本文抜粋 →
⁂
抗炎症薬や免疫抑制剤として広く用いられるステロイドだが、副作用も多くある。糖質コルチコイドの作用や、ステロイドの薬理作用、副作用をリンクさせつつまとめてみました。
糖質コルチコイドの作用
糖質コルチコイド(コルチゾール)は基本的には抗ストレスホルモンなので、エネルギー源を血中に送り、抗炎症作用によって痛みを鎮める。
血糖値の上昇
肝臓でアミノ酸、脂質からの糖新生が亢進する。また細胞におけるグルコースの取り込みを抑制する(=インスリンの拮抗作用)ことで、血糖値が上昇する。
→ステロイドの副作用:高血糖・糖尿病
血中アミノ酸の上昇
流れとしては、細胞からアミノ酸が血中に乗って動員され、肝臓でそれらを材料として糖新生やタンパク合成が行われる。
肝臓以外の細胞におけるタンパク異化が亢進しアミノ酸に分解され、タンパク合成は抑制される。アミノ酸も細胞への輸送が制限される。その結果血中のアミノ酸は上昇し、肝臓でのタンパク合成やアミノ酸からの糖新生が亢進する。
→副作用:皮膚線状・皮膚萎縮 (皮膚組織のタンパク質が分解されるため)、筋萎縮
血中の脂質の上昇
これも同様に脂肪細胞における中性脂肪の生合成を抑制し、さらに遊離脂肪酸とグリセロールを放出させる。これも肝臓で糖新生に利用される (肝臓におけるTG, Chol合成も増える)。
→副作用:脂質異常症、動脈硬化
次にあげる抗炎症作用と免疫抑制作用が、主に薬理的に用いられることになる。
抗炎症作用
・ホスホリパーゼA2の活性を阻害することで、アラキドン酸カスケードが抑制される。すると炎症反応を誘起するプロスタグランジンやロイコトリエンの産生が抑制される。
・脂肪細胞からの脱顆粒を抑制、ヒスタミンやブラジキニンなどの放出が減少。
・単球・マクロファージなどにおける炎症性サイトカイン (IL-1やTNF-α)の合成・分泌が阻害される。
免疫抑制作用
・主にマクロファージ、好中球、Tリンパ球の機能を抑制する
=細胞生免疫・液性免疫両方を抑制
・白血球(好中球)の遊走を抑制し、炎症部位に辿り着けなくする
→副作用:易感染性
白血球遊走の抑制について詳しくは下記事へ。
ステロイドの副作用
主なものを重症・軽症で(恣意的に)分けると下表のようになる。
易感染性・高血糖・脂質異常症・筋萎縮・皮膚線状については前述の通りで、多くはCushing症候群の症状に共通している(下リンクも参照)。その他は割と単発的な話、また原因がよくわからないものもある。
骨粗鬆症
骨形成の低下(骨芽細胞、骨細胞のアポトーシスなど)と骨吸収の亢進(腸管からのカルシウム吸収低下+尿中のカルシウム排泄増加→副甲状腺機能の亢進)の両方が関与し、骨量の低下を引き起こす。Caが尿中に多量に出てしまうため、尿路結石のリスクにもなる。長期投与の場合にはビスホスホネート製剤などによる予防が重要となる。
表には書いてないが他に骨関連で重要なものとして、特発性大腿骨頭壊死と小児における低身長がある。
⁂
データ →
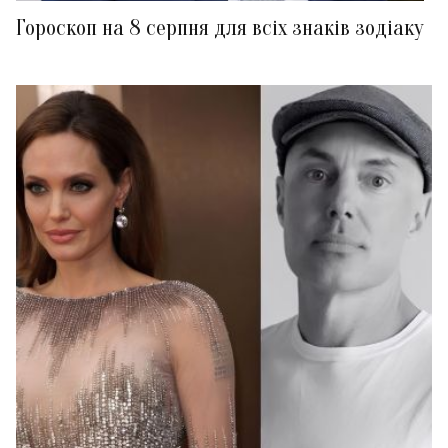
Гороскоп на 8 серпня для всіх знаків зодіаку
⁂
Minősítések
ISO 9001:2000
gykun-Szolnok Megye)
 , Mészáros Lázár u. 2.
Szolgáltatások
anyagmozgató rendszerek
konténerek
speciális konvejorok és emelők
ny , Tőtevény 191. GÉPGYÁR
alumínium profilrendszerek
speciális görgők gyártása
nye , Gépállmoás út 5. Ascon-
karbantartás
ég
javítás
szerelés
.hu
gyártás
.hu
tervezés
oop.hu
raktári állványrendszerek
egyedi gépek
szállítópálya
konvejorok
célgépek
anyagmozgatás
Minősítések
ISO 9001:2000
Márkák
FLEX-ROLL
⁂
やってみよう → 本文抜粋のうち「骨形成の低下」で始まる段落を、主な事実を残して箇条書きにまとめてください。 ここでデータは使いません。

解答例 →
- 骨形成の低下(骨芽細胞・骨細胞のアポトーシスなど)と骨吸収の亢進の両方が関与し、骨量が低下する。
- 骨吸収の亢進には、腸管からのカルシウム吸収低下と尿中カルシウム排泄増加による副甲状腺機能の亢進がかかわる。
- Caが尿中に多量に出るため、尿路結石のリスクにもなる。
- 長期投与ではビスホスホネート製剤などによる予防が重要となる。